Unlike some previous years, including last year's controversial Clint Eastwood commercial, Sunday's Super Bowl made it through halftime without controversy. And having watched an imaginative Beyonce show and an inspirational Chrysler tribute to the armed forces, America sat down for the final 30 minutes of football... only for the game to be disrupted by a sudden power outage.
The outage did much more than turn off half the stadium's lights and cause a 34 minutes delay. It also provided for a dramatic shift in game's momentum.
After dominating the San Francisco 49ers and cruising to a comfortable 22 point lead -- an historically insurmountable Super Bowl gap -- the Baltimore Ravens dramatically lost momentum and control of the game.

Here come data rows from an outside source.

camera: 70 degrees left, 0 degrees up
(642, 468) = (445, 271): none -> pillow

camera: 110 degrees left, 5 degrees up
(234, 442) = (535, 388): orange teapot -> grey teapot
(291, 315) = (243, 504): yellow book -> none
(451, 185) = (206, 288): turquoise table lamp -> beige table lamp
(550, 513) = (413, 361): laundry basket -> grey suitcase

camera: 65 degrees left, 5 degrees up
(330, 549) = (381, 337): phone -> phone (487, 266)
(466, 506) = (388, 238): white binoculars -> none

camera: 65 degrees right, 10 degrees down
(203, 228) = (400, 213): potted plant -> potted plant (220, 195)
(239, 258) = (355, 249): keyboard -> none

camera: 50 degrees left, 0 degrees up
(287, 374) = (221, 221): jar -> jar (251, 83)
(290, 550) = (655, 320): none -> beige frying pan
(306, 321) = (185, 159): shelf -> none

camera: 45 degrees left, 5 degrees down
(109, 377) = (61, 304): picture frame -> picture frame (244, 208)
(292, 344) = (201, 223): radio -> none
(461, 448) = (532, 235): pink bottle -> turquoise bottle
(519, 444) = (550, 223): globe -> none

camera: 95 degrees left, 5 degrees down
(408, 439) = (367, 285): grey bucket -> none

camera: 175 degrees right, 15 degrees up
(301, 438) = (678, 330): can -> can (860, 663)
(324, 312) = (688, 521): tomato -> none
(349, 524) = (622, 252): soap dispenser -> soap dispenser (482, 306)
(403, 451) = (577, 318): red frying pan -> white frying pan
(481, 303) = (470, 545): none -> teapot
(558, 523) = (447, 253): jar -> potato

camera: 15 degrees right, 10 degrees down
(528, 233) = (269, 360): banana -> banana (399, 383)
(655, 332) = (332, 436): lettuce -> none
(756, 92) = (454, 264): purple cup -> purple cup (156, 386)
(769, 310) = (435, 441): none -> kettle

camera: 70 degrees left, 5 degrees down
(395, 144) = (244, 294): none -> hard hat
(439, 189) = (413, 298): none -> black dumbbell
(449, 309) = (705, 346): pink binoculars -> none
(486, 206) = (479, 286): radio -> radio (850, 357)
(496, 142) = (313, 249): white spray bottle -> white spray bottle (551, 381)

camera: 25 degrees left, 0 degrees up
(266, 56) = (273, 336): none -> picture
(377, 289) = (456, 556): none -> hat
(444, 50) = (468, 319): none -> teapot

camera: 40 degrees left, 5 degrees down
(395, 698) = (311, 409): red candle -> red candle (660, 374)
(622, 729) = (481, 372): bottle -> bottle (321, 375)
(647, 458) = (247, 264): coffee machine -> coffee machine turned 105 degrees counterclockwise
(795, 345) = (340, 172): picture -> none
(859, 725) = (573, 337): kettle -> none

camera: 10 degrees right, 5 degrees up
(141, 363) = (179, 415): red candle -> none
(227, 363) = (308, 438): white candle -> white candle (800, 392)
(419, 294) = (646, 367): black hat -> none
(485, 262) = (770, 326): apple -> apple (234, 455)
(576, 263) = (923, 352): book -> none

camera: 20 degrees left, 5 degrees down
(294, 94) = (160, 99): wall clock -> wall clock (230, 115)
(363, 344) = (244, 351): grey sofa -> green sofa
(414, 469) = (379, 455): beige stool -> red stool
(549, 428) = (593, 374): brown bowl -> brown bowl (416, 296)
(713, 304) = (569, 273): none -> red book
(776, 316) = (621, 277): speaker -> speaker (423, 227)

They gave up a quick 17 straight points. They even allowed the 49ers to get within 2 points. And, with less than 2 minutes to go, they were on the verge of losing the game.
Unfortunately, this sequence -- of positive momentum, a sudden negative shock, and a subsequent sapping of growth energy -- has been a too-familiar one for the U.S. economy in recent years. Indeed, many economists feel that the U.S. still faces such a risk today.
Gradual job creation and a recovering housing sector are contributing to steady economic healing and providing for a better tone and momentum. But the improvements are not yet strong enough for a definitive breakout from years of unusually sluggish growth, persistently high unemployment and increasing income and wealth inequalities.
It is important for the economy to gain stronger economic momentum; and, therefore, it is critical that Congress avoid causing a partial power outage.
To minimize a potential spoiler role, Congress needs to find a way to overcome its rolling fiscal crises. By doing so, it would also be in a much better position to cooperate with the Administration to increase jobs, to improve infrastructure and education, and to address housing finance problems.
What about the game? Well, the Ravens did manage to just -- and I mean just -- hang on. And by winning the Super Bowl in a dramatic fashion, they also avoided going down in history as owners of the biggest Super Bowl collapse of all time (the record for the biggest blown lead remains at 10 points).
Given its incredible innovation and entrepreneurship, the U.S. economy could also eventually overcome another sudden power outage caused by Congress. But rather than create unnecessary damage and tensions, wouldn't it be better form Congress to pivot from disruptor to enabler?